§ TASK DESCRIPTION:
Update the items below by changing every "name author" to "author" and leaving all else as it is.

[Extracted records]
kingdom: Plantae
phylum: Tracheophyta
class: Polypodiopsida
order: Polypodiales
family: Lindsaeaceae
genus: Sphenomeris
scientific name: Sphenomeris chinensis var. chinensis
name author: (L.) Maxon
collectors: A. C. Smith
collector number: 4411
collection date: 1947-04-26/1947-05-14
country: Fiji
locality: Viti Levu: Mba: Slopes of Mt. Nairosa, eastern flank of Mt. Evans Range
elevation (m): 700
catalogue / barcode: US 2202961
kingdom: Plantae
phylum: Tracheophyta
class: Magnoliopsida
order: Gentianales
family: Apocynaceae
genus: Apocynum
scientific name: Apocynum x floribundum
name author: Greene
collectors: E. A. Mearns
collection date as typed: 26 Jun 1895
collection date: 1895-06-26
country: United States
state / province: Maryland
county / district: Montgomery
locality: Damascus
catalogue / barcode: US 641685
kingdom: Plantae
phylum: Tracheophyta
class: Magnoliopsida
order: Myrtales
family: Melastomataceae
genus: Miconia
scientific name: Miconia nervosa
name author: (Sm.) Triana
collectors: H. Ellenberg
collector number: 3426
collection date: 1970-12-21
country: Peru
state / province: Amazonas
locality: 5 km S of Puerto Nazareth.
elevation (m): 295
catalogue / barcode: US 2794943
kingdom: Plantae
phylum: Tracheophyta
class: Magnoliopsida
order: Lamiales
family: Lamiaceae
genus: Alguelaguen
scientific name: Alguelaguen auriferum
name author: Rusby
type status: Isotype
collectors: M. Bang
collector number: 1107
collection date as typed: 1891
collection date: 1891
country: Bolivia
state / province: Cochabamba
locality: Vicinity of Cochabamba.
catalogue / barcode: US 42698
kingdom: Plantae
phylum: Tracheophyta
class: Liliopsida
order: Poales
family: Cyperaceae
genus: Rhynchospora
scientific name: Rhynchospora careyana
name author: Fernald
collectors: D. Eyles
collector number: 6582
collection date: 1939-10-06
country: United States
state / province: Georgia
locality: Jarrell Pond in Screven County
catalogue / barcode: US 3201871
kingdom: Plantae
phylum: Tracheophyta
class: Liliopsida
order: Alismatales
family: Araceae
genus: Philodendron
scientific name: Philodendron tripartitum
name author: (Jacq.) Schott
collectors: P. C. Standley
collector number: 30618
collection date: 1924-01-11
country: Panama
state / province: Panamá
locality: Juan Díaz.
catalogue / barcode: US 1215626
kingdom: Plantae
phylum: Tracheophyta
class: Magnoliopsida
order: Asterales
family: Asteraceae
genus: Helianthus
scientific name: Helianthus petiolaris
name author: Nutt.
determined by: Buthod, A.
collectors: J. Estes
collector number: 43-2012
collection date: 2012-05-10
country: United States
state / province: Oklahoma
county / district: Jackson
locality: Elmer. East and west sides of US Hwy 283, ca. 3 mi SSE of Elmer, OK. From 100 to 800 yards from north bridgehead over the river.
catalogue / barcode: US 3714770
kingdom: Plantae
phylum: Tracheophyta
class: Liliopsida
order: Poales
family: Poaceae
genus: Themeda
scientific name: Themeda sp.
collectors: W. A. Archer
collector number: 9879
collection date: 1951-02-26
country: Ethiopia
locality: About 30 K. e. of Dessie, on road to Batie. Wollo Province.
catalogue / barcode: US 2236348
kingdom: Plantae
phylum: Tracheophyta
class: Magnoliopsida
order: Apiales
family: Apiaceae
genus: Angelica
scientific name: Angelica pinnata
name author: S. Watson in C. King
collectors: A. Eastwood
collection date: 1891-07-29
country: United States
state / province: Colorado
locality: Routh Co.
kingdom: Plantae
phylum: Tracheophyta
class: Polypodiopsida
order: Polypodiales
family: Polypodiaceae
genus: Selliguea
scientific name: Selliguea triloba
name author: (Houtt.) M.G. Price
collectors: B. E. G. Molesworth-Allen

§ FULL OUTPUT:
kingdom: Plantae
phylum: Tracheophyta
class: Polypodiopsida
order: Polypodiales
family: Lindsaeaceae
genus: Sphenomeris
scientific name: Sphenomeris chinensis var. chinensis
author: (L.) Maxon
collectors: A. C. Smith
collector number: 4411
collection date: 1947-04-26/1947-05-14
country: Fiji
locality: Viti Levu: Mba: Slopes of Mt. Nairosa, eastern flank of Mt. Evans Range
elevation (m): 700
catalogue / barcode: US 2202961
kingdom: Plantae
phylum: Tracheophyta
class: Magnoliopsida
order: Gentianales
family: Apocynaceae
genus: Apocynum
scientific name: Apocynum x floribundum
author: Greene
collectors: E. A. Mearns
collection date as typed: 26 Jun 1895
collection date: 1895-06-26
country: United States
state / province: Maryland
county / district: Montgomery
locality: Damascus
catalogue / barcode: US 641685
kingdom: Plantae
phylum: Tracheophyta
class: Magnoliopsida
order: Myrtales
family: Melastomataceae
genus: Miconia
scientific name: Miconia nervosa
author: (Sm.) Triana
collectors: H. Ellenberg
collector number: 3426
collection date: 1970-12-21
country: Peru
state / province: Amazonas
locality: 5 km S of Puerto Nazareth.
elevation (m): 295
catalogue / barcode: US 2794943
kingdom: Plantae
phylum: Tracheophyta
class: Magnoliopsida
order: Lamiales
family: Lamiaceae
genus: Alguelaguen
scientific name: Alguelaguen auriferum
author: Rusby
type status: Isotype
collectors: M. Bang
collector number: 1107
collection date as typed: 1891
collection date: 1891
country: Bolivia
state / province: Cochabamba
locality: Vicinity of Cochabamba.
catalogue / barcode: US 42698
kingdom: Plantae
phylum: Tracheophyta
class: Liliopsida
order: Poales
family: Cyperaceae
genus: Rhynchospora
scientific name: Rhynchospora careyana
author: Fernald
collectors: D. Eyles
collector number: 6582
collection date: 1939-10-06
country: United States
state / province: Georgia
locality: Jarrell Pond in Screven County
catalogue / barcode: US 3201871
kingdom: Plantae
phylum: Tracheophyta
class: Liliopsida
order: Alismatales
family: Araceae
genus: Philodendron
scientific name: Philodendron tripartitum
author: (Jacq.) Schott
collectors: P. C. Standley
collector number: 30618
collection date: 1924-01-11
country: Panama
state / province: Panamá
locality: Juan Díaz.
catalogue / barcode: US 1215626
kingdom: Plantae
phylum: Tracheophyta
class: Magnoliopsida
order: Asterales
family: Asteraceae
genus: Helianthus
scientific name: Helianthus petiolaris
author: Nutt.
determined by: Buthod, A.
collectors: J. Estes
collector number: 43-2012
collection date: 2012-05-10
country: United States
state / province: Oklahoma
county / district: Jackson
locality: Elmer. East and west sides of US Hwy 283, ca. 3 mi SSE of Elmer, OK. From 100 to 800 yards from north bridgehead over the river.
catalogue / barcode: US 3714770
kingdom: Plantae
phylum: Tracheophyta
class: Liliopsida
order: Poales
family: Poaceae
genus: Themeda
scientific name: Themeda sp.
collectors: W. A. Archer
collector number: 9879
collection date: 1951-02-26
country: Ethiopia
locality: About 30 K. e. of Dessie, on road to Batie. Wollo Province.
catalogue / barcode: US 2236348
kingdom: Plantae
phylum: Tracheophyta
class: Magnoliopsida
order: Apiales
family: Apiaceae
genus: Angelica
scientific name: Angelica pinnata
author: S. Watson in C. King
collectors: A. Eastwood
collection date: 1891-07-29
country: United States
state / province: Colorado
locality: Routh Co.
kingdom: Plantae
phylum: Tracheophyta
class: Polypodiopsida
order: Polypodiales
family: Polypodiaceae
genus: Selliguea
scientific name: Selliguea triloba
author: (Houtt.) M.G. Price
collectors: B. E. G. Molesworth-Allen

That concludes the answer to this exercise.